**ページ**
+ + + +
2013年より周辺国との国境が開き始め、ビザフリー化も進んだ。
数十年間閉ざされていたためか、国境を越えると雰囲気が一変。
インドと東南アジアが混じり合う。
イギリス領インドはミャンマーも含んでいた時期があり、その後もイギリス支配が続いたため、比較的英語が通じやすい。
発展は非常に遅れており、交通はメチャクチャ、クラクション激化、ところかまわずツバを吐くところなんかはインド的。
戦前!?
人はとてもフレンドリー、穏やかで笑顔があり、壁を感じさせない。
日本語で「コンニチハ」とか「アリガトウ」と言われたりする。
第二次大戦中は日本に支配され、アウンサン将軍が日本軍と結託してイギリスを追放して独立へと導いた、という背景があるためか、親日度が高い。
顔に塗っているのは、化粧でもあり日焼け止めでもある「タナカ」と呼ばれているもの。
現金調達。
ATMはあてにならないので、あらかじめ十分な額のUSドルを用意しておき、現地で両替する。
イランやトルクメニスタンなどと同様、ミャンマーも公定レートと闇レートがある。
US$300を両替したら、札束ドカッ。
27万9000チャット(1000チャット紙幣が279枚)。
財布にもポケットにも、どこにもしまえない。
これじゃATMがあってもまともに機能しないわけだ。
デノミするか、高額紙幣を普及させるか、できないもんですかね。
ビルマ文字。
視力検査じゃないですよ。
何%オフ?
アジアは文字の宝庫。
他の大半の地域は、ラテン文字圏、キリル文字圏、アラビア文字圏、と広範囲で統一的だが、アジアは国が変わるごとに固有の文字が見られる楽しみがある。
+ + + +
**取り出した一覧**

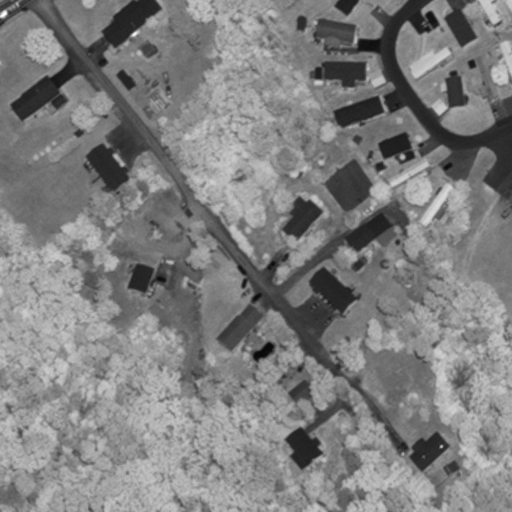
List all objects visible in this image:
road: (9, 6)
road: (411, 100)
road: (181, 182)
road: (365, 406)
+ + + +
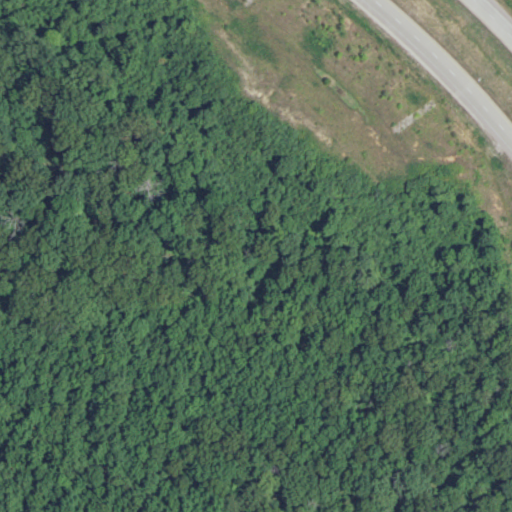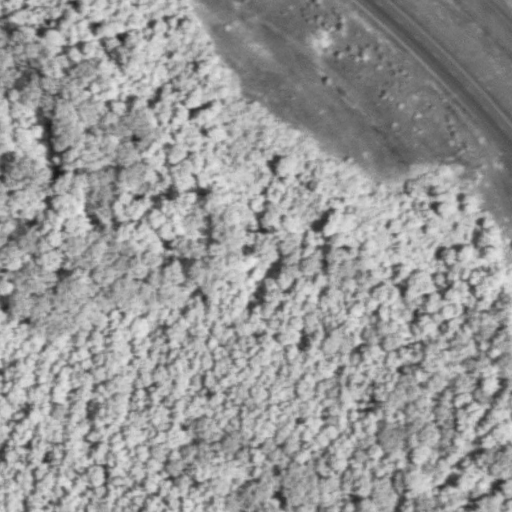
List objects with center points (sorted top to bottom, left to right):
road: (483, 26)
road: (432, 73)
+ + + +
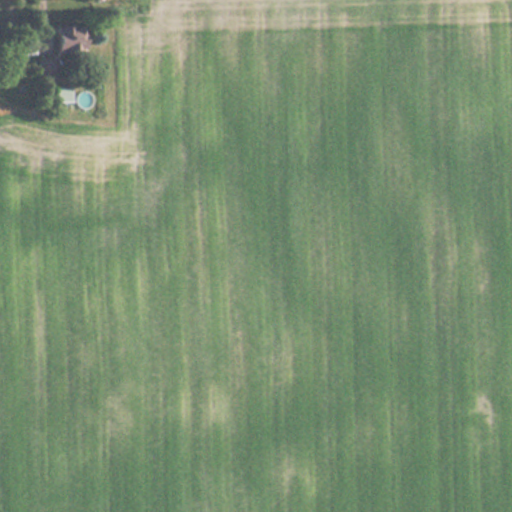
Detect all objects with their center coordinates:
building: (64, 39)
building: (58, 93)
+ + + +
**やること**
**a)** 次の(i)〜(iii)がミャンマーの文章と合っているか、それぞれ「はい」か「いいえ」で答え、決め手になる文章中の言葉をそのまま引用してください。
(i) ミャンマーでは英語が比較的通じやすい。
(ii) ミャンマーではATMが頼りになる。
(iii) US$300を両替したら、1000チャット紙幣が279枚になった。
**b)** ミャンマーの文章を、最後の文のあとから書き継いでください。
一覧はミャンマーの文章とは関係ありません。

**解答**
**a)**
(i) はい。「比較的英語が通じやすい」
(ii) いいえ。「ATMはあてにならないので」
(iii) はい。「27万9000チャット(1000チャット紙幣が279枚)」

**b)**
もともと紙代わりに書いていた葉が、直線で刻むと裂けやすかったため、まるっこい文字が形成されていったという。
出会った人に、ビルマ文字でメッセージを書いてもらった。
「何て書いてくれたの?」と聞いてみたら、ビルマ語で説明されたのでわからなかった。
パロールとエクリチュール。
それらは意味を伝える道具というよりは、意味そのもののように思える時がある。
1948年ビルマとして独立し、1962年クーデターによって軍事政権となった。
1989年、軍部は国名をビルマからミャンマーに変更。
ビルマもミャンマーも、いずれも古くからある正当な国名。
わざわざ改名した理由は、イギリスからの呼称であるビルマを覆したかったこと、軍事政権による新たな国であることを主張したかったこと、などが考えられる。
欧米諸国は、この改名を軍部による一方的なものとして認めていない。
今も、欧米人と話をすると「Burma」と呼んでいる人が多く、僕が「Myanmar」と言っても通じない人さえいた。
ガイドブックには「Myanmar(Burma)」と併記されている。
毎日40℃超の酷暑。
あらゆるものが手づくり。
外国人慣れしていないミャンマー人。
また閉鎖的なのかなと思いきや、純粋素朴に僕に近づいてくる。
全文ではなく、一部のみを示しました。